## Texte fourni

######

Une comédienne trop rare
Cette absence l’a éloigné des plateaux de théâtre et de cinéma. Dès qu’elle rentre en France, elle ouvre à Bougival une école d’art dramatique et dirige sa compagnie. Au Grenier de Bougival, elle joue en 1997 dans Le Paradis sur terre de Tennessee Williams, mis en scène par Fabian Chappuis, puis en 1999 dans La mère confidente de Marivaux, mis en scène par Delphine Lequenne. Sa dernière apparition sur scène en tant que comédienne fut en 2001 dans Treize mains de Carole Shields, mise en scène par Rachel Salik, avec Geneviève Mnich, Susanne Schmidt et Françoise Vatel. Je me rappelle encore de sa belle prestation sur la scène du Théâtre 13.

######

## Données extraites
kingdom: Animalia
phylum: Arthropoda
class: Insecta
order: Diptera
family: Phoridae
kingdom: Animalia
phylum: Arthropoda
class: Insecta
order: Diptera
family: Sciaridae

######

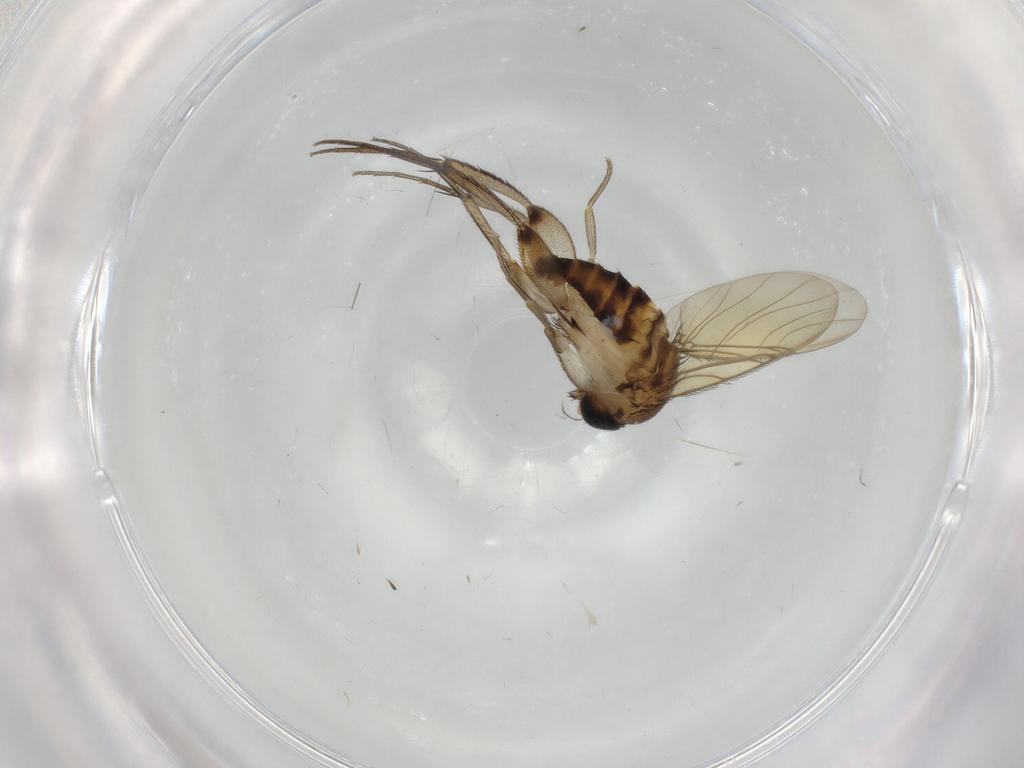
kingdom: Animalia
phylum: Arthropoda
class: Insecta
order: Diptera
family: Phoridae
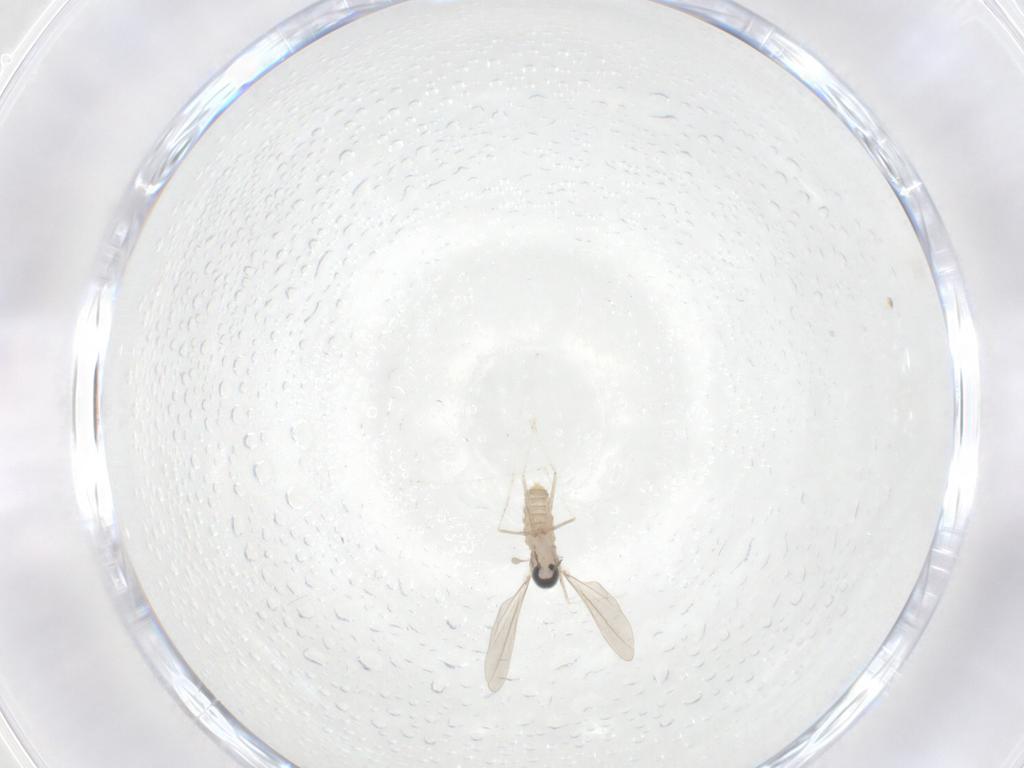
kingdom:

######

## Problèmes et tâches
1. Relevez, s'il vous plaît, les titres de toutes les pièces de théâtre citées dans le texte sur la comédienne.
2. Poursuivez le texte sur la comédienne en reprenant après sa dernière phrase.

## Réponses par tâche
1.
Le Paradis sur terre
La mère confidente
Treize mains

2.
C’est justement au théâtre 13 qu’elle régna en maîtresse femme de 1999 à 2020. À l’époque, il n’y avait qu’une salle. Située entre les barres d’immeubles du boulevard Blanqui, ce théâtre municipal n’attendait qu’elle pour faire rayonner le théâtre dans le treizième arrondissement. La deuxième salle ouvrira rue du Chevaleret en 2011. Dans l’une comme dans l’autre, la priorité était la découverte, la troupe, l’audace et surtout le plaisir. Classique et contemporain y faisaient bon ménage. Je me souviens de son immense bonheur lorsque la pièce de Dany Laurent, Comme en 14 !, avec Marie Vincent, reçu le Molière du meilleur spectacle public, en 2004.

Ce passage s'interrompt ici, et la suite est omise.